Çevre yıkımı dayanılmaz ve geri döndürülemez boyutta. Açık maden aramaları ve rant için ormanlar yakılıyor, HES’ler dereleri kurutuyor, yüzeysel sular tükendi, toprak çöküyor (obruklar), su kıtlığı kapıda.

Dört milyon hektarı aşkın tarımsal alan yapılaşmaya açıldı, dört milyon ton/yıl buğday üretimi eksildi. Tarım ve hayvancılık can çekişiyor, gıda fiyatları dünyada düşerken ülkemizde her yıl katlanıyor. Milyonlarca insan açlık sınırında. Asgari ücret komik, 500 dolar, milyonlarca emekli 400 dolar aylıklı. Aile ve Sosyal Politikalar Bakanlığı ve belediyelerin desteğine bağımlı yoksul yığınlar çığ gibi artıyor. Yaşam çok ama çok pahalı.

Halkın anayasal toplantı, gösteri yürüyüşü, sokak söyleşileri, işçi grevleri sermaye yararına engelleniyor. Evlere sabah baskınları ve yersiz ters kelepçe, hukuksuz gözaltı ve tutuklamalarla adeta faşizm yaşıyoruz.

Dış politikada, akıl almaz hatalarla ABD-AB çıkarları için Suriye’de Esad’ı devirmeye kalktık, BOP batırdı. 2011’den bu yana başta Suriyeliler, 10 milyonu aşkın insan ülkemize demografik operasyonla sokuldu. Bu korkunç bir yıkım tasarımı. Ulus devletten ümmete, federalizme ve Anadolu şeriat devletine koşuş!
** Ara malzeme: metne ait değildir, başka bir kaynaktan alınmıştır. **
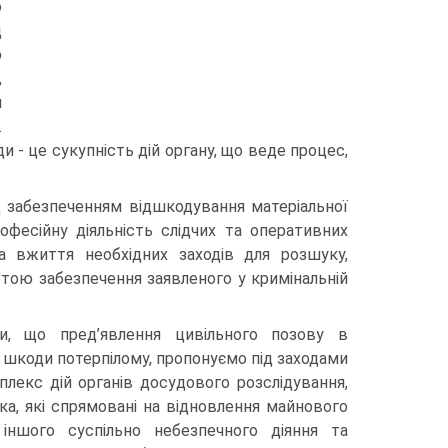
о
д
ю
,
м
.
 - це сукупність дій органу, що веде процес,
ід забезпеченням відшкодування матеріальної
офесійну діяльність слідчих та оперативних
на вжиття необхідних заходів для розшуку,
етою забезпечення заявленого у кримінальній
и, що пред’явлення цивільного позову в
 шкоди потерпілому, пропонуємо під заходами
лекс дій органів досудового розслідування,
ка, які спрямовані на відновлення майнового
іншого суспільно небезпечного діяння та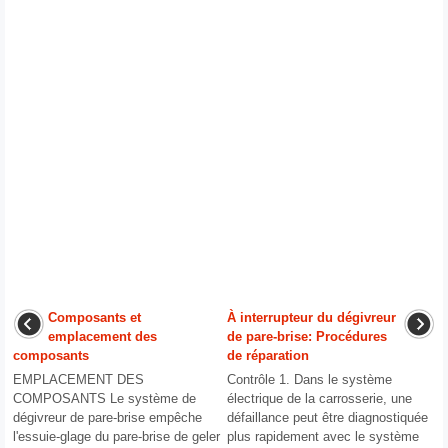
Composants et
À interrupteur du dégivreur
emplacement des
de pare-brise: Procédures
composants
de réparation
EMPLACEMENT DES
Contrôle 1. Dans le système
COMPOSANTS Le système de
électrique de la carrosserie, une
dégivreur de pare-brise empêche
défaillance peut être diagnostiquée
l'essuie-glage du pare-brise de geler
plus rapidement avec le système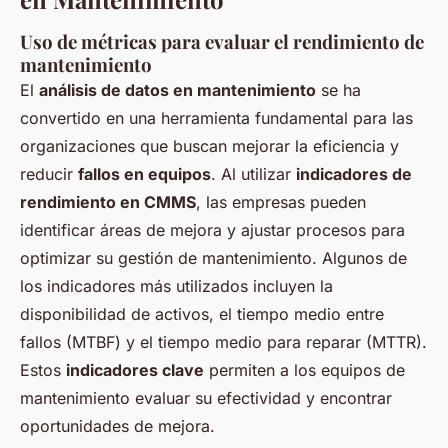
Uso de métricas para evaluar el rendimiento de
mantenimiento
El
análisis de datos en mantenimiento
se ha
convertido en una herramienta fundamental para las
organizaciones que buscan mejorar la eficiencia y
reducir
fallos en equipos
. Al utilizar
indicadores de
rendimiento en CMMS
, las empresas pueden
identificar áreas de mejora y ajustar procesos para
optimizar su gestión de mantenimiento. Algunos de
los indicadores más utilizados incluyen la
disponibilidad de activos, el tiempo medio entre
fallos (MTBF) y el tiempo medio para reparar (MTTR).
Estos
indicadores clave
permiten a los equipos de
mantenimiento evaluar su efectividad y encontrar
oportunidades de mejora.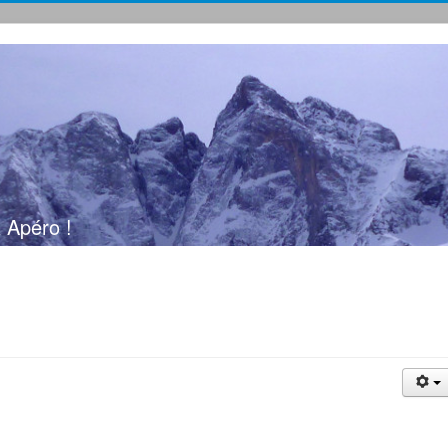
 Apéro !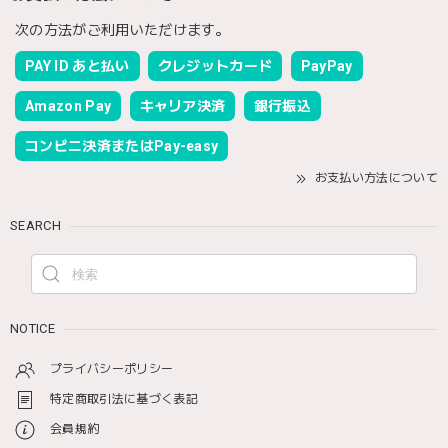
次の方法がご利用いただけます。
PAY ID あと払い
クレジットカード
PayPay
Amazon Pay
キャリア決済
銀行振込
コンビニ決済またはPay-easy
お支払い方法について
SEARCH
NOTICE
プライバシーポリシー
特定商取引法に基づく表記
会員規約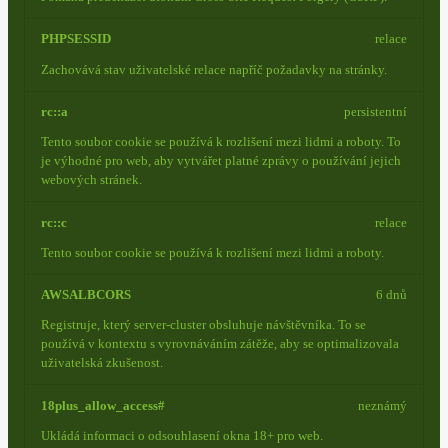
PHPSESSID
relace
Zachovává stav uživatelské relace napříč požadavky na stránky.
rc::a
persistentní
Tento soubor cookie se používá k rozlišení mezi lidmi a roboty. To
je výhodné pro web, aby vytvářet platné zprávy o používání jejich
webových stránek.
rc::c
relace
Tento soubor cookie se používá k rozlišení mezi lidmi a roboty.
AWSALBCORS
6 dnů
Registruje, který server-cluster obsluhuje návštěvníka. To se
používá v kontextu s vyrovnáváním zátěže, aby se optimalizovala
uživatelská zkušenost.
18plus_allow_access#
neznámý
Ukládá informaci o odsouhlasení okna 18+ pro web.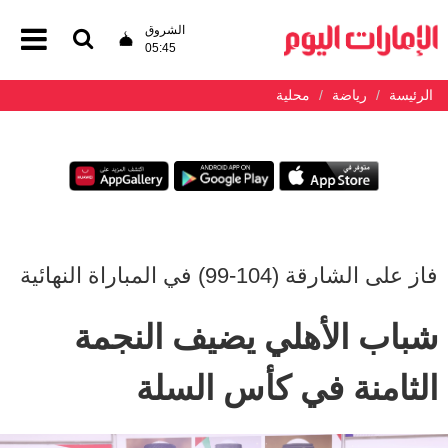
الشروق
05:45
الرئيسة
رياضة
محلية
فاز على الشارقة (104-99) في المباراة النهائية
شباب الأهلي يضيف النجمة
الثامنة في كأس السلة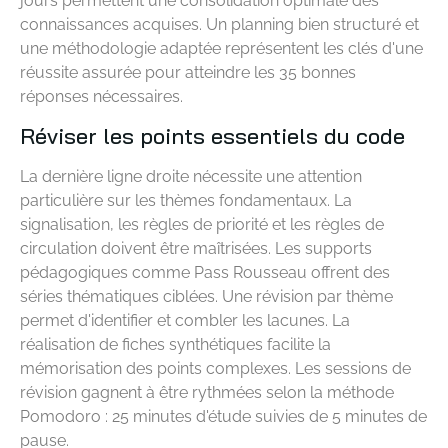
jours permettent une consolidation optimale des
connaissances acquises. Un planning bien structuré et
une méthodologie adaptée représentent les clés d'une
réussite assurée pour atteindre les 35 bonnes
réponses nécessaires.
Réviser les points essentiels du code
La dernière ligne droite nécessite une attention
particulière sur les thèmes fondamentaux. La
signalisation, les règles de priorité et les règles de
circulation doivent être maîtrisées. Les supports
pédagogiques comme Pass Rousseau offrent des
séries thématiques ciblées. Une révision par thème
permet d'identifier et combler les lacunes. La
réalisation de fiches synthétiques facilite la
mémorisation des points complexes. Les sessions de
révision gagnent à être rythmées selon la méthode
Pomodoro : 25 minutes d'étude suivies de 5 minutes de
pause.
Yasama notere döndürüldü. Bütçe hakkı yok, gensoru-güvenoyu hakkı yok, soru önergeleri yanıtsız.

Yürütme-bürokrasi kapıkuluna dönüştürüldü. Yürütme yetkisi tek başına RTE’de ama tam sorumsuz! Hükümet yok, Bakanlar Kurulu yok, sözde CB kabinesi var, Bakanlar RTE’nin memuru. RTE sicil amiri!

Köylü ürünlerini toplayamıyor, ederine satamıyor, yollara döküyor, yağmaya açıyor, traktörü ile ağırbaşlı protesto ediyor, RTE-AKP duymuyor. 6360 s. Büyükşehir Belediye yasası altımıza konan bir dinamitti, patladı 12 yıl sonra. Kırsal nüfus yüzde 7’nin altında, köyler boşaldı, imam kaldı, okullar kapatıldı. 

DİB, yalınkılıç hutbelerle kurucu atamız Atatürk’e utanmadan hakaret etti. RTE, “2 ayyaş” diyebildi! Ama birkaç yüz genç teğmenin mezuniyet coşkusuna zalim infaz! TSK’nin tepe komutanları tam teslim!?

Bu acı örnekler daha da artırılabilir. Ülkemiz içte dışta tıkandı. Hayati Yazıcı ve Hüda par A’dan Z’ye anayasa çığlığı atıyor, ülke anayasasızlaştırılmış iken. RTE giderek daha çok şiddete başvuruyor, tükenme ve çöküş!

RTE’ye önerimiz: Kemal-i edeple görevi bırak! Parlamenter rejime dön, AKP-MHP vd. iktidarda kalsın. Korkma, TBMM’nin seni Yüce Divan’a yollaması için 400 vekil gerek, bu olanaksız. Dokunulmazlık mutlak!